The Jammu and Kashmir and Ladakh High Court on Tuesday putting its foot down directed the Secretary Home, Union Territory of Jammu and Kashmir to identify the Rohingya and Bangladesh illegal immigrants staying illegally in the UT and prepare a comprehensive list in the coming six weeks.
It said in the statement, “We direct the secretary home, UT of Jammu and Kashmir to consider the matter and to evolve a mechanism for the identification of all illegal immigrants and to prepare a list after identifying them.
The court also observed that in one of the orders dated 24.05.2017 passed in the PIL indicated that at that time the government had constituted a Group of Ministers (GoM) to examine various issues relating to illegal migrants from Myanmar and Bangladesh in Jammu and Kashmir.
“The group of ministers was supposed to take up the matter, examine it and furnish a report thereof. But till date, nothing has come on record. In the meantime, the state of Jammu and Kashmir was bifurcated and the UT of J&K has been created,”
Do not shift these aliens to refugee camps — PIL petitioner
The bench comprising of Chief Justice Pankaj Mithal and Justice Moksha Khajuria Kazmi was hearing the PIL filed by Advocate Hunar Gupta. The PIL further sought directions to the Jammu and Kashmir to shift all the illegal immigrants from Myanmar and Bangladesh from the UT of J&K to any other place as no refugee camp has ever been declared either by J&K or by United Nations in J&K.
The petitioner said, “Due to illegal immigrants from Bangladesh and Myanmar, there will be an increase in pro-separatists as well as anti-Indian activities in Jammu and Kashmir, especially in the communally sensitive Jammu region, which has so far displayed maturity and tolerance. Immediate and necessary directions are required to the respondents for the shifting of these immigrants to their native places,”
It is pertinent to note that according to official government figures, there are 13,400 Myanmar and Bangladeshi illegal immigrants living in various areas of Jammu and Kashmir. However, according to the petitioner, the numbers could be much higher and that’s why the court’s decision to compile a list becomes ever more important. The next hearing in the case has been scheduled for July 15, 2022.
How previous governments wanted to alter J&Ks demography
The demographic takeover of Jammu had been the aim of the successive Jammu and Kashmir governments (which is usually headed by a Muslim from the Kashmir region) for a long time as they tried to do it through various legislative and executive decisions.
Be it the Roshni act or the liberal settlement of Rohingyas in the Jammu region, these decisions had only one aim – to make the region a Muslim majority area just like Kashmir. The valley became Muslim dominated after the exodus of Kashmiri Pandits in the early 1990s.

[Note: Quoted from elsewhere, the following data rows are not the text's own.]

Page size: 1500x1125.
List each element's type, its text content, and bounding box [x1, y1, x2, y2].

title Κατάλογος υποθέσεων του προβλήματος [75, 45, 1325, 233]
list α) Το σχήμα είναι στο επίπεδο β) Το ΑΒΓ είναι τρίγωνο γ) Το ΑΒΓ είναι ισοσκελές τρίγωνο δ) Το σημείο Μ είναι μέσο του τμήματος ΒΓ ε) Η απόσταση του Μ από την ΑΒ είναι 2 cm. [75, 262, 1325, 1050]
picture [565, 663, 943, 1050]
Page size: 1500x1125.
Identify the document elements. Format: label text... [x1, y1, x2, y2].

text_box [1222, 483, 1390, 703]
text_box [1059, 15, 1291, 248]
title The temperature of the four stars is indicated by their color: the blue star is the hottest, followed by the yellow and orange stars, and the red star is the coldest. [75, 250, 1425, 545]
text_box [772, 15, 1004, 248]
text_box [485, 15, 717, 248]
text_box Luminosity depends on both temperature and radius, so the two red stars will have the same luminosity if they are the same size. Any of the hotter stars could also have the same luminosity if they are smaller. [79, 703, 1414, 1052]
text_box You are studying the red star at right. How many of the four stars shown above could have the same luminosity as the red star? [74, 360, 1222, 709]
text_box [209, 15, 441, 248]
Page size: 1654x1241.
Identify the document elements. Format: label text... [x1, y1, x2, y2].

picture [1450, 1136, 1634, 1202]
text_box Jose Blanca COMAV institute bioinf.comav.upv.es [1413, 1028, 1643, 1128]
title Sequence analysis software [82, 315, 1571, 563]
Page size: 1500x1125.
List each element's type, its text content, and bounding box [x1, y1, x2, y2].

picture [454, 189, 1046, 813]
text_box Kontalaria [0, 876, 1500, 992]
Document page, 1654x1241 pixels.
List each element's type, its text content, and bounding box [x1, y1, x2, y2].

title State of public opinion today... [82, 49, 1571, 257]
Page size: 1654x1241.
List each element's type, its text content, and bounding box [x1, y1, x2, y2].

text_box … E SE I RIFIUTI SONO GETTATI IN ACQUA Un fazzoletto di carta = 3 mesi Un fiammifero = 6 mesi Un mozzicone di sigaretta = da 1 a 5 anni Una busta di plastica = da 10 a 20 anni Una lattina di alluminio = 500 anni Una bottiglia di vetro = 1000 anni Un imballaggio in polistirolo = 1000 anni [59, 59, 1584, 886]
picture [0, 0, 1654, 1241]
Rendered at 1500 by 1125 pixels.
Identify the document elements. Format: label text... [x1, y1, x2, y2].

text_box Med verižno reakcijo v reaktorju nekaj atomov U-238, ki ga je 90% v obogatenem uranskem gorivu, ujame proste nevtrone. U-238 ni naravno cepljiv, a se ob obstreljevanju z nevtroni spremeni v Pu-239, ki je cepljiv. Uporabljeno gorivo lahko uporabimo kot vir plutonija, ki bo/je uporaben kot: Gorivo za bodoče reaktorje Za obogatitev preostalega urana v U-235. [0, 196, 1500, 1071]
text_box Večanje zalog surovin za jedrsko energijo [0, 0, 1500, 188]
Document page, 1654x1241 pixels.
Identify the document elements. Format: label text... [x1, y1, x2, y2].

Aimed at ‘conferring 20.55 kanals of state land to the occupants,’ the Roshni Act was implemented in 2001 by Ghulam Nabi Azad, the then CM of the state. The Act, as per the then government’s claims, was aimed at generating resources for power projects and conferring proprietary rights to occupants of state land subject to payment of land costs fixed by the government.
However, as later investigated and accused by lawyer Ankur Dharma, advocate and chairman of Ikjutt Jammu, the Roshni Act was actually an attempt to change the demographics of the entire region of Jammu.
According to Zee News, 25,000 people were settled in Jammu under the provisions of this legislation, while only 5,000 were settled in the Kashmir region of the erstwhile state. Out of the 25,000 illegal occupants who benefitted from the Roshni Act in the Jammu region, about 90 per cent were Muslims. This was therefore clearly a state-sponsored attempt at Islamising and radicalising the Jammu region of the Union Territory.
Read More: ‘Roshni’ Act repealed by Jammu and Kashmir government
Aliens are a threat to India’s peace
Rohingyas are a burden in India and the country is already facing a crunch of resources to meet the demands of its one billion-plus population. Their radicalisation will pose further threats to the indigenous population, whichever states they are made to settle in – whether it is Kerala or the Union Territory of Jammu. This is why Rohingyas must be deported to Myanmar as quickly as possible.
The Constitution makes it abundantly clear that India, as a sovereign nation, has the first and foremost Constitutional obligation and duty towards its citizens and to ensure that the demographic and social structure of the country is not changed to its detriment.
Deporting the Rohingyas back is the only way to stop the demographic takeover of Jammu. The Modi government in coordination with UT’s Home Secretary should work swiftly to furnish the list so that the court can take the requisite decision.